- Born: 1960 (age 65–66) Thurles, County Tipperary, Ireland
- Education: Limerick School of Art and Design University of Cincinnati
- Known for: oil painting
- Elected: Aosdána (2017)
- Website: eddiekennedystudio.ie

= Eddie Kennedy =

Irish oil painter (born 1960)

Eddie Kennedy (born 1960) is an Irish painter. He is a member of Aosdána, an elite Irish association of artists.

==Early life==
Kennedy was born in Thurles in 1960.

==Career==
Kennedy studied at Limerick School of Art and Design, exhibiting at the Douglas Hyde Gallery in 1982 and graduating in 1983. He also attended the University of Cincinnati, receiving his Master of Fine Arts in 1989. He is chiefly active in oil painting of landscapes and seascapes, on canvas and linen.

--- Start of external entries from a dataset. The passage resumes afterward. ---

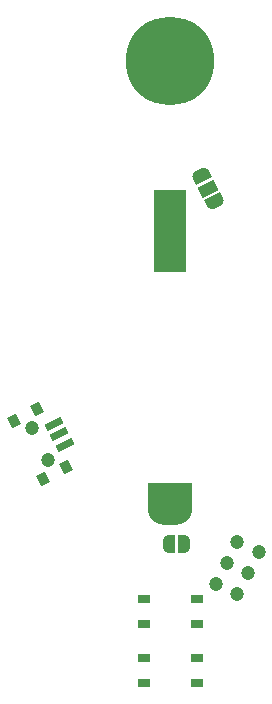
<source format=gbr>
%TF.GenerationSoftware,KiCad,Pcbnew,8.0.3*%
%TF.CreationDate,2024-06-16T19:36:31+02:00*%
%TF.ProjectId,jewelled_lc1,6a657765-6c6c-4656-945f-6c63312e6b69,rev?*%
%TF.SameCoordinates,Original*%
%TF.FileFunction,Soldermask,Bot*%
%TF.FilePolarity,Negative*%
%FSLAX45Y45*%
G04 Gerber Fmt 4.5, Leading zero omitted, Abs format (unit mm)*
G04 Created by KiCad (PCBNEW 8.0.3) date 2024-06-16 19:36:31*
%MOMM*%
%LPD*%
G01*
G04 APERTURE LIST*
G04 Aperture macros list*
%AMRotRect*
0 Rectangle, with rotation*
0 The origin of the aperture is its center*
0 $1 length*
0 $2 width*
0 $3 Rotation angle, in degrees counterclockwise*
0 Add horizontal line*
21,1,$1,$2,0,0,$3*%
%AMFreePoly0*
4,1,19,0.550000,-0.750000,0.000000,-0.750000,0.000000,-0.744911,-0.071158,-0.744911,-0.207708,-0.704816,-0.327430,-0.627875,-0.420627,-0.520320,-0.479746,-0.390866,-0.500000,-0.250000,-0.500000,0.250000,-0.479746,0.390866,-0.420627,0.520320,-0.327430,0.627875,-0.207708,0.704816,-0.071157,0.744911,0.000000,0.744911,0.000000,0.750000,0.550000,0.750000,0.550000,-0.750000,0.550000,-0.750000,
$1*%
%AMFreePoly1*
4,1,19,0.000000,0.744911,0.071158,0.744911,0.207708,0.704816,0.327430,0.627875,0.420627,0.520320,0.479746,0.390866,0.500000,0.250000,0.500000,-0.250000,0.479746,-0.390866,0.420627,-0.520320,0.327430,-0.627875,0.207708,-0.704816,0.071157,-0.744911,0.000000,-0.744911,0.000000,-0.750000,-0.550000,-0.750000,-0.550000,0.750000,0.000000,0.750000,0.000000,0.744911,0.000000,0.744911,
$1*%
%AMFreePoly2*
4,1,25,-1.750000,1.900000,0.350000,1.900000,0.498310,1.892122,0.731447,1.847033,0.953609,1.763193,1.158408,1.643012,1.339949,1.489949,1.493012,1.308408,1.613193,1.103609,1.697033,0.881447,1.742122,0.648310,1.750000,0.500000,1.750000,-0.500000,1.742122,-0.648310,1.697033,-0.881447,1.613193,-1.103609,1.493012,-1.308408,1.339949,-1.489949,1.158408,-1.643012,0.953609,-1.763193,
0.731447,-1.847033,0.498310,-1.892122,0.350000,-1.900000,-1.750000,-1.900000,-1.750000,1.900000,-1.750000,1.900000,$1*%
%AMFreePoly3*
4,1,19,0.500000,-0.750000,0.000000,-0.750000,0.000000,-0.744911,-0.071157,-0.744911,-0.207708,-0.704816,-0.327430,-0.627875,-0.420627,-0.520320,-0.479746,-0.390866,-0.500000,-0.250000,-0.500000,0.250000,-0.479746,0.390866,-0.420627,0.520320,-0.327430,0.627875,-0.207708,0.704816,-0.071157,0.744911,0.000000,0.744911,0.000000,0.750000,0.500000,0.750000,0.500000,-0.750000,0.500000,-0.750000,
$1*%
%AMFreePoly4*
4,1,19,0.000000,0.744911,0.071157,0.744911,0.207708,0.704816,0.327430,0.627875,0.420627,0.520320,0.479746,0.390866,0.500000,0.250000,0.500000,-0.250000,0.479746,-0.390866,0.420627,-0.520320,0.327430,-0.627875,0.207708,-0.704816,0.071157,-0.744911,0.000000,-0.744911,0.000000,-0.750000,-0.500000,-0.750000,-0.500000,0.750000,0.000000,0.750000,0.000000,0.744911,0.000000,0.744911,
$1*%
G04 Aperture macros list end*
%ADD10C,4.700000*%
%ADD11C,7.500000*%
%ADD12FreePoly0,296.600000*%
%ADD13RotRect,1.000000X1.500000X296.600000*%
%ADD14FreePoly1,296.600000*%
%ADD15C,1.200000*%
%ADD16RotRect,0.600000X1.500000X116.600000*%
%ADD17RotRect,1.000000X0.800000X116.600000*%
%ADD18R,1.000000X0.700000*%
%ADD19FreePoly2,270.000000*%
%ADD20R,2.800000X7.000000*%
%ADD21FreePoly3,0.000000*%
%ADD22FreePoly4,0.000000*%
G04 APERTURE END LIST*
D10*
%TO.C,H1*%
X14700000Y-7450000D03*
D11*
X14700000Y-7450000D03*
%TD*%
D12*
%TO.C,JP2*%
X14961791Y-8411260D03*
D13*
X15020000Y-8527500D03*
D14*
X15078209Y-8643740D03*
%TD*%
D15*
%TO.C,SW3*%
X13667164Y-10824123D03*
X13532836Y-10555877D03*
D16*
X13805724Y-10698819D03*
X13760948Y-10609403D03*
X13716172Y-10519988D03*
D17*
X13624777Y-10985146D03*
X13821491Y-10886639D03*
X13378509Y-10493361D03*
X13575223Y-10394854D03*
%TD*%
D18*
%TO.C,SW2*%
X14480000Y-12215000D03*
X14930000Y-12215000D03*
X14480000Y-12005000D03*
X14930000Y-12005000D03*
%TD*%
D15*
%TO.C,J1*%
X15448967Y-11605945D03*
X15270136Y-11516393D03*
X15359415Y-11784776D03*
X15180585Y-11695224D03*
X15269864Y-11963607D03*
X15091033Y-11874055D03*
%TD*%
D19*
%TO.C,BT1*%
X14702500Y-11202500D03*
D20*
X14702500Y-8887500D03*
%TD*%
D21*
%TO.C,JP1*%
X14690000Y-11535000D03*
D22*
X14820000Y-11535000D03*
%TD*%
D18*
%TO.C,SW1*%
X14925000Y-12505000D03*
X14475000Y-12505000D03*
X14925000Y-12715000D03*
X14475000Y-12715000D03*
%TD*%
M02*

</source>
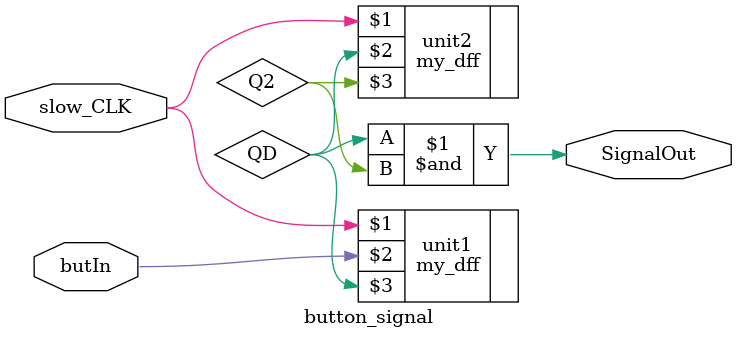
<source format=v>
`timescale 1ns / 1ps


module button_signal(
    input slow_CLK,
    input butIn,
    output SignalOut
    );
    wire QD,Q2;
    
    my_dff unit1 (slow_CLK,butIn,QD );
    my_dff unit2 (slow_CLK,QD,Q2 );
    assign SignalOut=QD&Q2;
endmodule

</source>
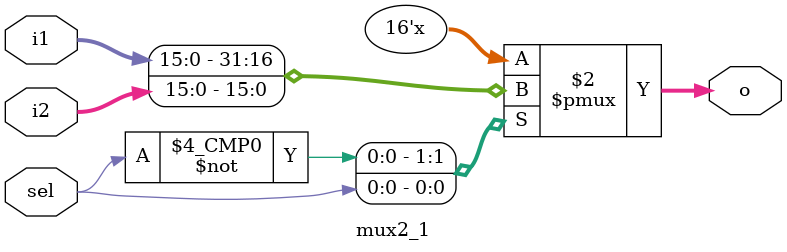
<source format=v>
module mux4_1 (sel, i1, i2, i3, i4, o);
   input [1:0] sel;
   input [15:0] i1, i2, i3, i4;
   output reg [15:0] o;

   always @ (*) begin
      case (sel)
         0: o = i1;
         1: o = i2;
         2: o = i3;
         3: o = i4;
      endcase
   end

endmodule


module mux2_1 (sel, i1, i2, o);
   input  sel;
   input [15:0] i1, i2;
   output reg [15:0] o;

   always @ (*) begin
      case (sel)
         0: o = i1;
         1: o = i2;
      endcase
   end

endmodule
</source>
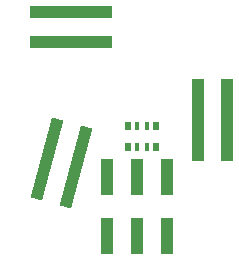
<source format=gbr>
%TF.GenerationSoftware,KiCad,Pcbnew,(5.99.0-9526-g5c17ff0595)*%
%TF.CreationDate,2021-06-06T14:51:34-05:00*%
%TF.ProjectId,BernieMittensNoChair,4265726e-6965-44d6-9974-74656e734e6f,rev?*%
%TF.SameCoordinates,Original*%
%TF.FileFunction,Paste,Bot*%
%TF.FilePolarity,Positive*%
%FSLAX46Y46*%
G04 Gerber Fmt 4.6, Leading zero omitted, Abs format (unit mm)*
G04 Created by KiCad (PCBNEW (5.99.0-9526-g5c17ff0595)) date 2021-06-06 14:51:34*
%MOMM*%
%LPD*%
G01*
G04 APERTURE LIST*
G04 Aperture macros list*
%AMRotRect*
0 Rectangle, with rotation*
0 The origin of the aperture is its center*
0 $1 length*
0 $2 width*
0 $3 Rotation angle, in degrees counterclockwise*
0 Add horizontal line*
21,1,$1,$2,0,0,$3*%
G04 Aperture macros list end*
%ADD10R,7.000000X1.000000*%
%ADD11R,0.500000X0.800000*%
%ADD12R,0.400000X0.800000*%
%ADD13R,1.000000X3.150000*%
%ADD14R,1.000000X7.000000*%
%ADD15RotRect,1.000000X7.000000X165.000000*%
G04 APERTURE END LIST*
D10*
%TO.C,D3*%
X145400000Y-85500000D03*
X145400000Y-88000000D03*
%TD*%
D11*
%TO.C,RN1*%
X152600000Y-96900000D03*
D12*
X151800000Y-96900000D03*
D11*
X150200000Y-96900000D03*
D12*
X151000000Y-96900000D03*
D11*
X152600000Y-95100000D03*
D12*
X151000000Y-95100000D03*
X151800000Y-95100000D03*
D11*
X150200000Y-95100000D03*
%TD*%
D13*
%TO.C,J1*%
X153540000Y-104450000D03*
X153540000Y-99400000D03*
X151000000Y-104450000D03*
X151000000Y-99400000D03*
X148460000Y-104450000D03*
X148460000Y-99400000D03*
%TD*%
D14*
%TO.C,D2*%
X156100000Y-94600000D03*
X158600000Y-94600000D03*
%TD*%
D15*
%TO.C,D1*%
X143385185Y-97952952D03*
X145800000Y-98600000D03*
%TD*%
M02*

</source>
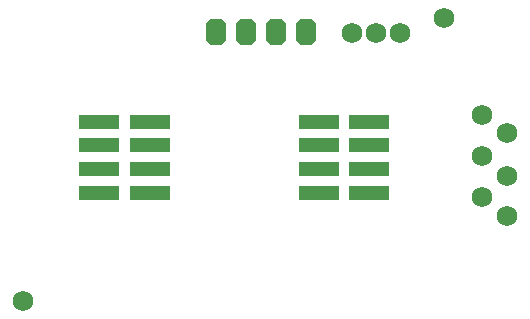
<source format=gbr>
%TF.GenerationSoftware,Altium Limited,Altium Designer,23.6.0 (18)*%
G04 Layer_Color=16711935*
%FSLAX45Y45*%
%MOMM*%
%TF.SameCoordinates,E8FE7F88-156A-4670-BA50-05D3EA163389*%
%TF.FilePolarity,Negative*%
%TF.FileFunction,Soldermask,Bot*%
%TF.Part,Single*%
G01*
G75*
%TA.AperFunction,ViaPad*%
%ADD23C,1.72720*%
%TA.AperFunction,ComponentPad*%
G04:AMPARAMS|DCode=24|XSize=2.2352mm|YSize=1.7272mm|CornerRadius=0mm|HoleSize=0mm|Usage=FLASHONLY|Rotation=90.000|XOffset=0mm|YOffset=0mm|HoleType=Round|Shape=Octagon|*
%AMOCTAGOND24*
4,1,8,0.43180,1.11760,-0.43180,1.11760,-0.86360,0.68580,-0.86360,-0.68580,-0.43180,-1.11760,0.43180,-1.11760,0.86360,-0.68580,0.86360,0.68580,0.43180,1.11760,0.0*
%
%ADD24OCTAGOND24*%

%TA.AperFunction,SMDPad,CuDef*%
%ADD25R,3.50320X1.22320*%
D23*
X3580000Y2120000D02*
D03*
X3380000D02*
D03*
X3780000D02*
D03*
X4690000Y570000D02*
D03*
X4480000Y730000D02*
D03*
Y1430000D02*
D03*
Y1080000D02*
D03*
X4690000Y910000D02*
D03*
Y1270000D02*
D03*
X590000Y-150000D02*
D03*
X4160000Y2250000D02*
D03*
D24*
X2228000Y2130000D02*
D03*
X2482000D02*
D03*
X2736000D02*
D03*
X2990000D02*
D03*
D25*
X3096500Y770000D02*
D03*
X3523500D02*
D03*
X3096500Y970000D02*
D03*
X3523500D02*
D03*
X3096500Y1170000D02*
D03*
X3523500D02*
D03*
X3096500Y1370000D02*
D03*
X3523500D02*
D03*
X1663500D02*
D03*
X1236500D02*
D03*
X1663500Y1170000D02*
D03*
X1236500D02*
D03*
X1663500Y970000D02*
D03*
X1236500D02*
D03*
X1663500Y770000D02*
D03*
X1236500D02*
D03*
%TF.MD5,c47968508fdfd65c97e6a3a68865d5d1*%
M02*

</source>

In 2017 he won a Pollock-Krasner Foundation award and was elected to Aosdána.

According to artist Randall Exon, "There is always a surprise in Eddie’s paintings, but the surprise is never provocative as much as it is evocative. Meaning is everywhere and in everything. It is the range of emotion and spirit that so impresses."

==Personal life==
Kennedy lives and works in Dublin and County Mayo.